"""

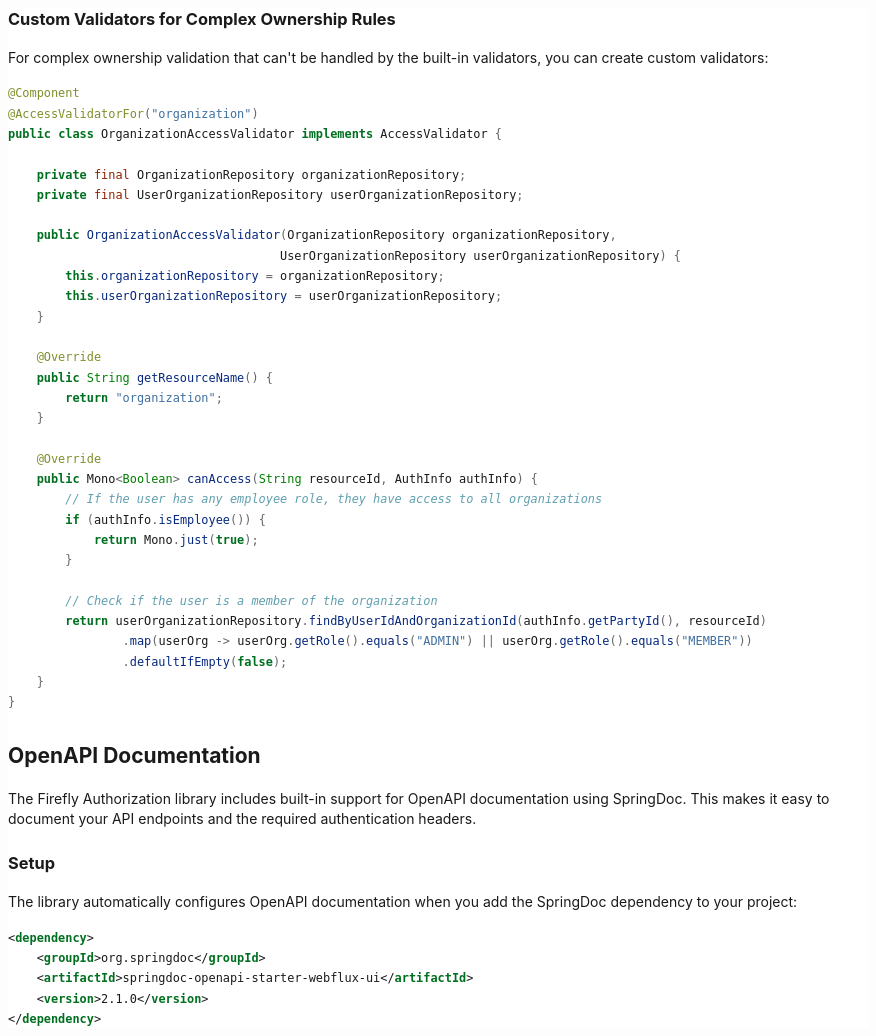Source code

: ### Custom Validators for Complex Ownership Rules

For complex ownership validation that can't be handled by the built-in validators, you can create custom validators:

```java
@Component
@AccessValidatorFor("organization")
public class OrganizationAccessValidator implements AccessValidator {

    private final OrganizationRepository organizationRepository;
    private final UserOrganizationRepository userOrganizationRepository;

    public OrganizationAccessValidator(OrganizationRepository organizationRepository,
                                      UserOrganizationRepository userOrganizationRepository) {
        this.organizationRepository = organizationRepository;
        this.userOrganizationRepository = userOrganizationRepository;
    }

    @Override
    public String getResourceName() {
        return "organization";
    }

    @Override
    public Mono<Boolean> canAccess(String resourceId, AuthInfo authInfo) {
        // If the user has any employee role, they have access to all organizations
        if (authInfo.isEmployee()) {
            return Mono.just(true);
        }

        // Check if the user is a member of the organization
        return userOrganizationRepository.findByUserIdAndOrganizationId(authInfo.getPartyId(), resourceId)
                .map(userOrg -> userOrg.getRole().equals("ADMIN") || userOrg.getRole().equals("MEMBER"))
                .defaultIfEmpty(false);
    }
}
```

## OpenAPI Documentation

The Firefly Authorization library includes built-in support for OpenAPI documentation using SpringDoc. This makes it easy to document your API endpoints and the required authentication headers.

### Setup

The library automatically configures OpenAPI documentation when you add the SpringDoc dependency to your project:

```xml
<dependency>
    <groupId>org.springdoc</groupId>
    <artifactId>springdoc-openapi-starter-webflux-ui</artifactId>
    <version>2.1.0</version>
</dependency>
```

"""

YOUR ASSIGNMENT
With pictures excluded, the data must be transcribed in full and to the letter.

ANSWER BOX
Source code

: ### Custom Validators for Complex Ownership Rules

For complex ownership validation that can't be handled by the built-in validators, you can create custom validators:

```java
@Component
@AccessValidatorFor("organization")
public class OrganizationAccessValidator implements AccessValidator {

    private final OrganizationRepository organizationRepository;
    private final UserOrganizationRepository userOrganizationRepository;

    public OrganizationAccessValidator(OrganizationRepository organizationRepository,
                                      UserOrganizationRepository userOrganizationRepository) {
        this.organizationRepository = organizationRepository;
        this.userOrganizationRepository = userOrganizationRepository;
    }

    @Override
    public String getResourceName() {
        return "organization";
    }

    @Override
    public Mono<Boolean> canAccess(String resourceId, AuthInfo authInfo) {
        // If the user has any employee role, they have access to all organizations
        if (authInfo.isEmployee()) {
            return Mono.just(true);
        }

        // Check if the user is a member of the organization
        return userOrganizationRepository.findByUserIdAndOrganizationId(authInfo.getPartyId(), resourceId)
                .map(userOrg -> userOrg.getRole().equals("ADMIN") || userOrg.getRole().equals("MEMBER"))
                .defaultIfEmpty(false);
    }
}
```

## OpenAPI Documentation

The Firefly Authorization library includes built-in support for OpenAPI documentation using SpringDoc. This makes it easy to document your API endpoints and the required authentication headers.

### Setup

The library automatically configures OpenAPI documentation when you add the SpringDoc dependency to your project:

```xml
<dependency>
    <groupId>org.springdoc</groupId>
    <artifactId>springdoc-openapi-starter-webflux-ui</artifactId>
    <version>2.1.0</version>
</dependency>
```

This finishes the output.